Ukraina nam ucieka
Rozmowa z Aleksanderem Kwaśniewskim o kulisach negocjacji w Kijowie
Wawrzyniec Smoczyński: – Panie prezydencie, ile razy był pan ostatnio na Ukrainie?
Aleksander Kwaśniewski: – 27 razy w ciągu 18 miesięcy. Z Patem Coxem byliśmy wysłannikami Parlamentu Europejskiego. Mieliśmy trzy zadania: monitorować reformy prawa i ordynacji wyborczej oraz zająć się wybiórczym stosowaniem prawa, czyli kwestią Julii Tymoszenko i innych więźniów politycznych.
Tymoszenko jest dalej uwięziona, rozmowy o stowarzyszeniu zostały zawieszone. Czuje pan osobiste rozczarowanie?
Oczywiście, i to głębokie. Tym bardziej że byliśmy bardzo blisko finału. Mieliśmy kompromisowe rozwiązanie sprawy Tymoszenko, gdyby dołożyć do niego sensowny pakiet ekonomiczny od Unii, który ułatwiłby Ukrainie przejście przez okres rosyjskich nacisków gospodarczych, być może dziś bylibyśmy gdzie indziej.

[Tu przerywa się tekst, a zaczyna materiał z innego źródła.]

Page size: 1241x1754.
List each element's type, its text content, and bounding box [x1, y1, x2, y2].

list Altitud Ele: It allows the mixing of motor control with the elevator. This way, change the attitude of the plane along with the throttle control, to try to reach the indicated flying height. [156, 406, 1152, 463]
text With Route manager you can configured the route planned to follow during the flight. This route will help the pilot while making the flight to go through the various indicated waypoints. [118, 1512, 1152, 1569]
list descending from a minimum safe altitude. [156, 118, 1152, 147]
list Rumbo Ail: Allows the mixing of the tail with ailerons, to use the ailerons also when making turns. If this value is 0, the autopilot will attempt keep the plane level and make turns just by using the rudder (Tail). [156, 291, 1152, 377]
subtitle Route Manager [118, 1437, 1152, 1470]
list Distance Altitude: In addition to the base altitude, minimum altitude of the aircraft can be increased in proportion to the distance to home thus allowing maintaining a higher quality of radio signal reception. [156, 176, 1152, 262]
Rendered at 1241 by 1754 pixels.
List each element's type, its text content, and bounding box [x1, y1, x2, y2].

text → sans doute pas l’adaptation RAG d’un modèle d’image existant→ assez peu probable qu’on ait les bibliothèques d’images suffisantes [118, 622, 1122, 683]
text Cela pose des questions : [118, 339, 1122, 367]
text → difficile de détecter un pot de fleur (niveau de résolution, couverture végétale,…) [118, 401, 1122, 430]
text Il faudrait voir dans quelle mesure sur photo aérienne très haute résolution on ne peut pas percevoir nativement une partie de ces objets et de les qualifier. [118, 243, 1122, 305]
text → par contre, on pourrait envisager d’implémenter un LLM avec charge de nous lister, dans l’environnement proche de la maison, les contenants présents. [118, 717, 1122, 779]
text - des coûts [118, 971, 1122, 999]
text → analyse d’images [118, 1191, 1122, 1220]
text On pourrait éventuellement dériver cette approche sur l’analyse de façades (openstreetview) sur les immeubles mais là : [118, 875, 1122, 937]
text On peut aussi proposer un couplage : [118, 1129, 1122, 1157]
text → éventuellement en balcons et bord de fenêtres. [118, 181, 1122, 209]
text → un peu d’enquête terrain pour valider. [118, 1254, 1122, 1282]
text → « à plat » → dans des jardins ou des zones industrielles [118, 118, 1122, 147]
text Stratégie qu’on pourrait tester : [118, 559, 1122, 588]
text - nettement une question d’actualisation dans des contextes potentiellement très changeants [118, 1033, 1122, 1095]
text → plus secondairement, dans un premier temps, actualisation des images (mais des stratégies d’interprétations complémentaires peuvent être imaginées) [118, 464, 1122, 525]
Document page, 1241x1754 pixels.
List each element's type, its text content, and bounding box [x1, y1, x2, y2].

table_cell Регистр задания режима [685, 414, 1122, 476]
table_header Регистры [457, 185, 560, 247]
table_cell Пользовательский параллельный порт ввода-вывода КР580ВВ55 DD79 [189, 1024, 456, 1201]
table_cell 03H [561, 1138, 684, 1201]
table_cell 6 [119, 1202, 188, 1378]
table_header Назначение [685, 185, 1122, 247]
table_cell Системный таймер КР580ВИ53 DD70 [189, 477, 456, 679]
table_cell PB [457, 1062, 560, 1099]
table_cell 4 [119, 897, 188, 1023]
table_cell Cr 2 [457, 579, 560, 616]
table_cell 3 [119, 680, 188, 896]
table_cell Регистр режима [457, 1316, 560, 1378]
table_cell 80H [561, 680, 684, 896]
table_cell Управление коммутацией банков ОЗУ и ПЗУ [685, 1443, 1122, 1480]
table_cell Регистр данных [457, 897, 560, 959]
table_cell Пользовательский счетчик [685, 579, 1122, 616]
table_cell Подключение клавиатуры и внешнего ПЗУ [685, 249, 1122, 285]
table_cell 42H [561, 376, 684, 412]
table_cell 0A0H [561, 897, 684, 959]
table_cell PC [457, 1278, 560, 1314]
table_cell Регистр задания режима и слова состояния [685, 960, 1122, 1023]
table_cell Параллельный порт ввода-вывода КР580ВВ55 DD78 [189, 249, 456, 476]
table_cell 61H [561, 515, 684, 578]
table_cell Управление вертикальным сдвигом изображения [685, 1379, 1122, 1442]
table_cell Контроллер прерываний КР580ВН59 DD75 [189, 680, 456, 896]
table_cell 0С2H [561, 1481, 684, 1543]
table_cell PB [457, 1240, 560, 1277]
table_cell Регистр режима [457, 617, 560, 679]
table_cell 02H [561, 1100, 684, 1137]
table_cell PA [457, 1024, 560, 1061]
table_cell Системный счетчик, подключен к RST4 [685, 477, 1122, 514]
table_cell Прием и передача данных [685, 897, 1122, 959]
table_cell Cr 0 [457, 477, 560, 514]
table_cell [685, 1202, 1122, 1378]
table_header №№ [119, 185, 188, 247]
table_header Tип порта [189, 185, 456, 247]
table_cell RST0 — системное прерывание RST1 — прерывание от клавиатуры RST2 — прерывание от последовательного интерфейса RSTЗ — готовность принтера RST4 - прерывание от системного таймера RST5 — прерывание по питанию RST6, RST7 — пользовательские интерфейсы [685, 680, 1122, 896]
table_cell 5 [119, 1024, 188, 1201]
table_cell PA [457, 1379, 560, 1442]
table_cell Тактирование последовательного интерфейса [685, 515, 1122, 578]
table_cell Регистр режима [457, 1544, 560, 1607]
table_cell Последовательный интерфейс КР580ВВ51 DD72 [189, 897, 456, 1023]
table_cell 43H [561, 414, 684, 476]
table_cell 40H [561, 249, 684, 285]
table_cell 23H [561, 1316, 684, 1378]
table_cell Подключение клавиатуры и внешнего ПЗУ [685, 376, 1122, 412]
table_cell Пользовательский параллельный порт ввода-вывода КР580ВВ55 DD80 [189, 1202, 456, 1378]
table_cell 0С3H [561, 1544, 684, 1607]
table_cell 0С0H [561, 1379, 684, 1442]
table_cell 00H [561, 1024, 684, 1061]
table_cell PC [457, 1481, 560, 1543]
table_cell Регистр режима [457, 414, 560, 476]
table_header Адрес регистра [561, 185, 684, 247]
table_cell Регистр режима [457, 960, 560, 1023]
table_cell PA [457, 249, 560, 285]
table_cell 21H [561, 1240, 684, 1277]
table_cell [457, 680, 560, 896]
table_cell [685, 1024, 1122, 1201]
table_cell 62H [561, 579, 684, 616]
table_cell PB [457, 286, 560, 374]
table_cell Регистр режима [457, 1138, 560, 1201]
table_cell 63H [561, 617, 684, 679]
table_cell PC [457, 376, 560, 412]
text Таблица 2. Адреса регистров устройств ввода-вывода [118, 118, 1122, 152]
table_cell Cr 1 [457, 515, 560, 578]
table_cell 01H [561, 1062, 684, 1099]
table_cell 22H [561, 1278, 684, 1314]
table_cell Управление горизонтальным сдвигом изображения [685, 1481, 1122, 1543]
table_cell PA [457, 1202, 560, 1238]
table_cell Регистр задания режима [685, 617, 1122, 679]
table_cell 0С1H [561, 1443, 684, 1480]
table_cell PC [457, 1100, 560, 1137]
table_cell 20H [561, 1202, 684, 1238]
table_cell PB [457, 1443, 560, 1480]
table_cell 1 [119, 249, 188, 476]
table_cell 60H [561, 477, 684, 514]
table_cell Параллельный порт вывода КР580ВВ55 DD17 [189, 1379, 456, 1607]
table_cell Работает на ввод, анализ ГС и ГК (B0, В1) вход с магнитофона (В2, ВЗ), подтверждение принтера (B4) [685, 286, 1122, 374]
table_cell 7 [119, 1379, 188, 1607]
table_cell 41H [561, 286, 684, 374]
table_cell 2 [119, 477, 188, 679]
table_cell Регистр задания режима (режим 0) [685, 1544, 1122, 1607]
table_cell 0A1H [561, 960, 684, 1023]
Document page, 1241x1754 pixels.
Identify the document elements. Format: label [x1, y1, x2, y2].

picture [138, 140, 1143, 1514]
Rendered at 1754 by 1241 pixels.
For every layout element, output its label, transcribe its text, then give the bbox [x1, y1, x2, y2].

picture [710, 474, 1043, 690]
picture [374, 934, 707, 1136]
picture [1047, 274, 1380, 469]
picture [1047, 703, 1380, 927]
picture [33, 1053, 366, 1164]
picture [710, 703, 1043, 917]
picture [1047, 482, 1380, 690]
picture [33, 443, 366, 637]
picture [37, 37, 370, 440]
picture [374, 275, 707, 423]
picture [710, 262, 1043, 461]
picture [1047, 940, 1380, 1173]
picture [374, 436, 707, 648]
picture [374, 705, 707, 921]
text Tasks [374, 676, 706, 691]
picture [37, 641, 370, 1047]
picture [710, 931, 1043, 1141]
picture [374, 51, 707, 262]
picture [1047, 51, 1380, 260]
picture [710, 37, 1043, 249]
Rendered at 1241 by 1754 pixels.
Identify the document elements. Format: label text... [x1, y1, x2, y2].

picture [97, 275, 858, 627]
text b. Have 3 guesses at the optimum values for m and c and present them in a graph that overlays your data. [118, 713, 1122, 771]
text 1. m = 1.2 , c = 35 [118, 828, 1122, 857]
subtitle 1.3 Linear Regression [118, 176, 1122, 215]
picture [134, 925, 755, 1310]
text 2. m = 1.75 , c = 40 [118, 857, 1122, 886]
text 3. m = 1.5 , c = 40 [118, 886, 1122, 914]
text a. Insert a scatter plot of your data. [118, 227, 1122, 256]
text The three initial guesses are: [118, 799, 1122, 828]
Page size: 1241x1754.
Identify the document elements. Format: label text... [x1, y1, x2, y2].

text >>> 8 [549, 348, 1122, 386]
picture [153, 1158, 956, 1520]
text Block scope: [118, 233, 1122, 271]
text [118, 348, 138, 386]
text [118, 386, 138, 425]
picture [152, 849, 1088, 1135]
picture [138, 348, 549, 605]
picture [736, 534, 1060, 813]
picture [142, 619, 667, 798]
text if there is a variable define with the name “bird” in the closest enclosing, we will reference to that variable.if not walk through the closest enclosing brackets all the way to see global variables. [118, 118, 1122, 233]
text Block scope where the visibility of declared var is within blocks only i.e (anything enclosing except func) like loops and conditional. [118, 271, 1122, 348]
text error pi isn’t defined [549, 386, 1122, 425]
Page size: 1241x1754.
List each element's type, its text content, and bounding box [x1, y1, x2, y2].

Unia nie doceniła czynnika rosyjskiego i wewnętrznych układów w elicie władzy ukraińskiej – są w niej zwolennicy zbliżenia z Unią, ci, którzy chcą iść w drugą stronę, ale też tacy, dla których ideałem jest balans między Europą a Rosją.
Wasza misja się skończyła?
Nasz mandat trwa do szczytu Partnerstwa Wschodniego w Wilnie, gdzie umowa miała zostać podpisana. Ale po ostatnich deklaracjach Kijowa mamy wrażenie, że to prawdopodobnie była ostatnia wizyta. Przynajmniej w ramach obecnego mandatu. Jeśli UE zaproponuje kontynuowanie tej misji, to zapewne nie odmówimy.
Jak wyglądały pana wizyty?
Odbywają się według pewnego schematu. Najpierw Kijów – spotkania z prezydentem, premierem, sekretarzem Rady Bezpieczeństwa Narodowego, przedstawicielami opozycji, z adwokatami Tymoszenko i jej córką.